Une préoccupation visible dans les accords télétravail
La crise Covid a levé le voile sur la situation des aidants dans les entreprises. Pour y répondre, ces dernières peuvent d’abord engager un travail de sensibilisation en interne et faciliter l’accès à l’information utile pour ces salariés. Elles peuvent aussi aménager leur organisation du travail, une préoccupation que l'on retrouve de plus en plus dans les accords sur le télétravail. Appliquées depuis le 1er janvier, les nouvelles règles mises en place au sein de la société de vente du fabricant de fenêtre de toit Velux permettent d’accorder plus de télétravail à un salarié aidant qui en aurait besoin. Dans le nouvel accord d’Engie, qui s’appliquera pleinement à la fin de l’année scolaire 2024-2025, des dérogations à l’organisation prévue du télétravail seront aussi possibles pour les salariés aidants, pour la première fois.
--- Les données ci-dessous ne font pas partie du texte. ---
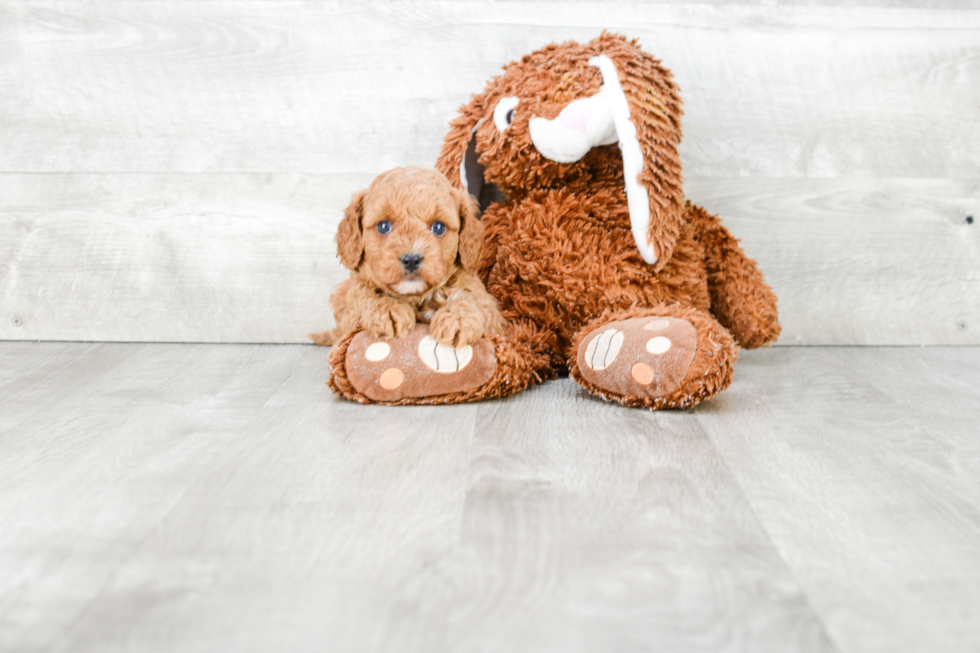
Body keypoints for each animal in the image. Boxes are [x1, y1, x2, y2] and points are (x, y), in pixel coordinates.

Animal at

Selon les informations répertoriées par une plateforme dédiée à la présentation des initiatives en faveur des salariés aidants, Engie disposait en 2022 de plusieurs dispositifs en faveur de cette catégorie de salariés. À commencer par des webinaires dédiés pour ses équipes RH et ses managers et un accompagnement individualisé de ces salariés par des conseillers sociaux. Dans ses entités de la branche des industries électriques et gazières, les aidants peuvent prendre des congés spéciaux tout en continuant d’être rémunérés à 100%, ce qui n’est pas le cas habituellement.
À la frontière des sphères privée et professionnelle
Depuis plusieurs années, La Poste propose de son côté un guichet pour accompagner les aidants, notamment dans leurs démarches administratives. L'entreprise alimente un fonds de solidarité de 1000 jours par an, dans lequel les salariés aidants peuvent puiser des jours de congés.
Les velléités des entreprises pour accompagner ces salariés peuvent toutefois se heurter à plusieurs freins. Certains aidants ne se reconnaissent déjà pas comme tels, quand d’autres ne souhaitent pas ouvrir cette porte sur leur intimité. L’envie d’agir des entreprises peut donc être freinée par ces réticences sur un sujet à la frontière des sphères privée et professionnelle, alors que les entreprises exigent souvent des preuves de la situation d'aidants de leurs salariés. En fonction des besoins de la personne aidée, les aidants vivent aussi des situations très différentes, ce qui complique l’élaboration d’une politique unifiée à leur égard.